In his speech last week at the Greater Philadelphia Chamber of Commerce's annual mayoral luncheon, Nutter trumpeted a number of business tax cuts already on the books, as well as the scheduled resumption in July of wage tax cuts that were suspended in 2009, during the heart of the recession. One law, cosponsored by Council members Bill Green and Maria Quiñones Sánchez and passed in 2011, provides a $100,000 exemption on the gross-receipts portion of the Business Income and Receipts Tax (BIRT). Businesses also would not have to pay the net-income portion of the BIRT on the first $100,000 in sales.
While significant, the changes are being phased in and won't begin taking effect until next year.

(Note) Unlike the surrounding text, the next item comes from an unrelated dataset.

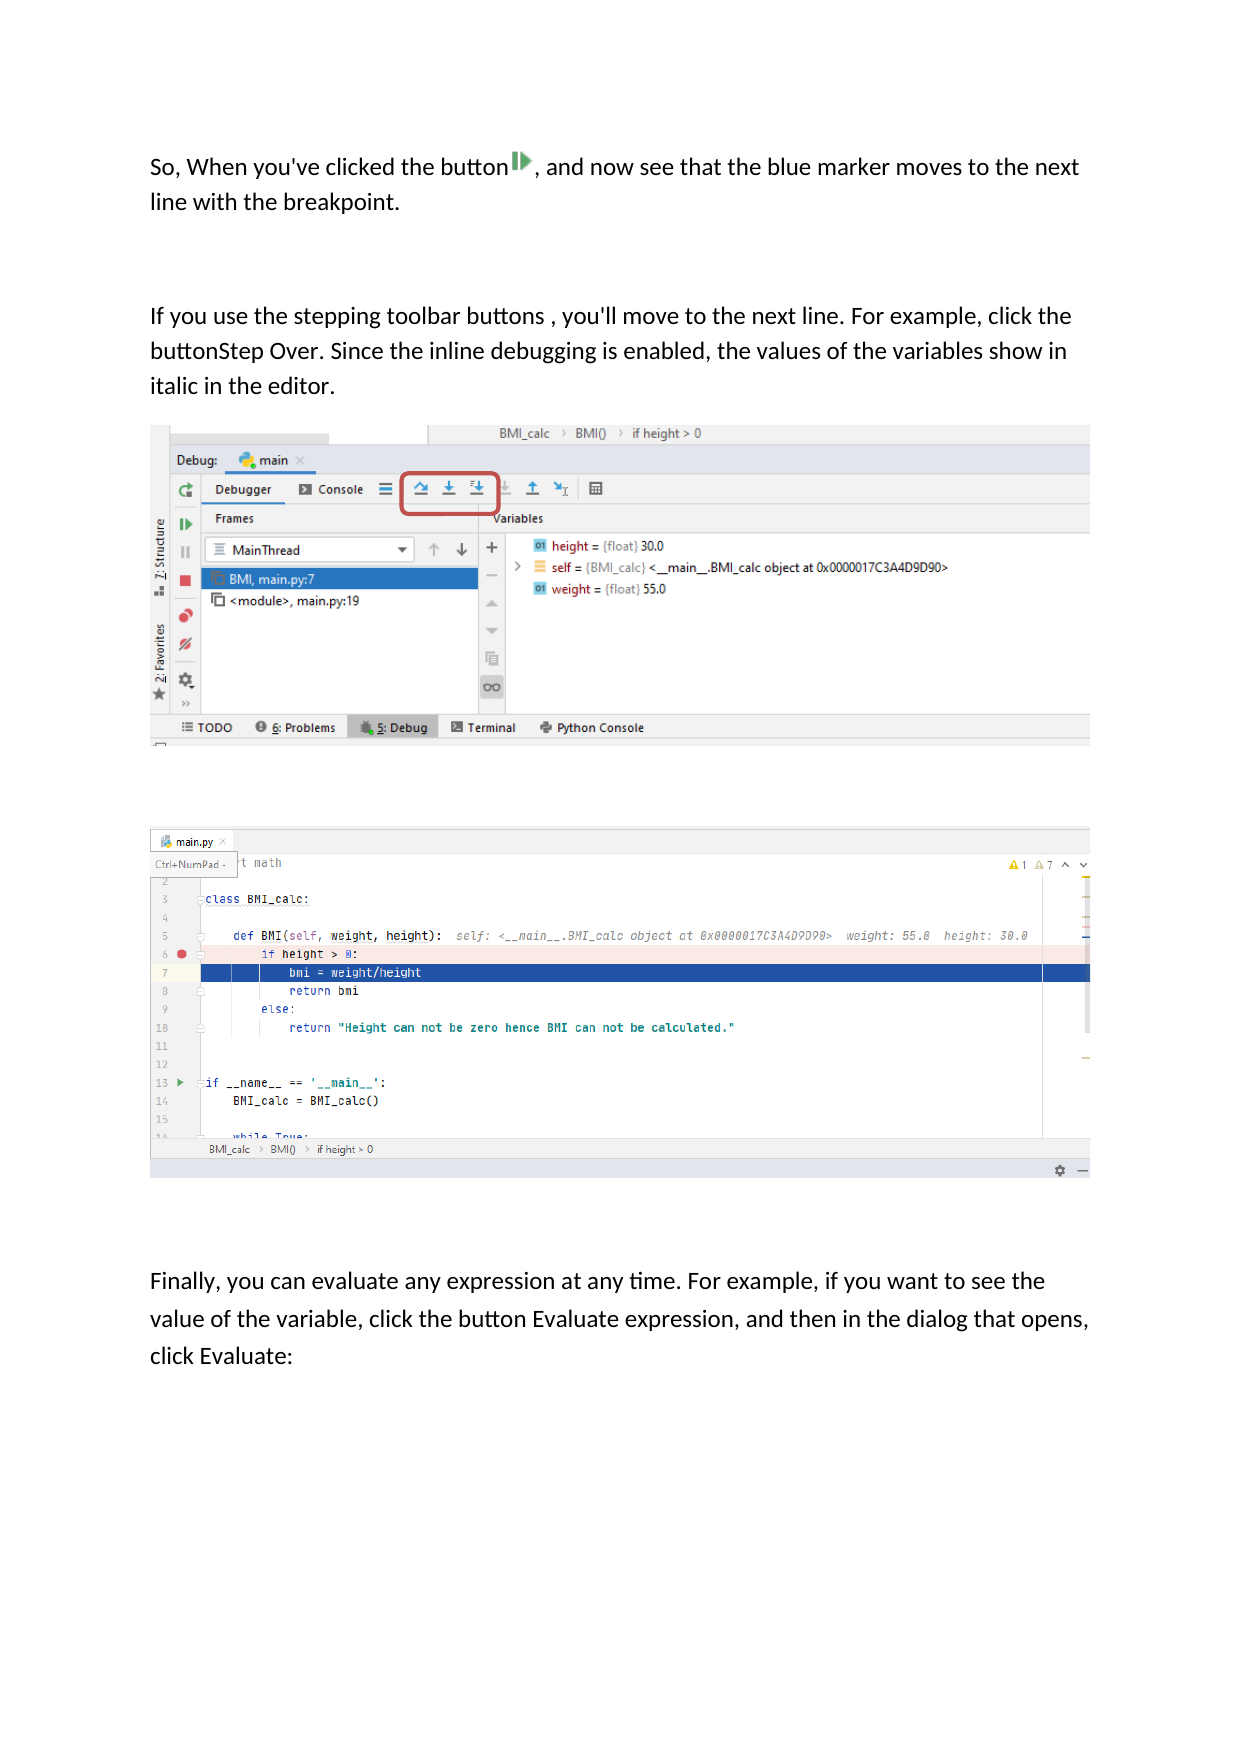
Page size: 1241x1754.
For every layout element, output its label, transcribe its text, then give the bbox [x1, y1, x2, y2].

Also, the wage tax reduction anticipated in the current five-year financial plan - going from 3.928 percent to 3.924 - is minuscule (4 cents on a $1,000 paycheck).
Finance Director Rob Dubow said last week that the mayor could make a different proposal - conceivably Nutter could speed up those tax cuts - but he was not ready to talk about the administration's plans.
Dubow noted that the rate was more than 4.9 percent in the 1990s.
"It took a long time to get up to that height and it takes a little time to get out of it," said Councilman James F. Kenney, who sponsored a bill going into effect in July that will eliminate business license fees. "You can't just whack it all at once."
Chamber President and CEO Rob Wonderling said he would like to see the net profits tax eventually cut in half and the wage tax drop below 3 percent. Levy cited identical goals, saying he'd like to see them reached in 10 years.
"That tells a start-up on Third Street with a handful of employees that the government is a partner in having them grow," Wonderling said.
The rosiest view is that shifting the tax burden off businesses and wages would create untold new jobs and allow the city's economy to bloom. Working residents would come out ahead in wage tax savings even if they had to pay more on their homes.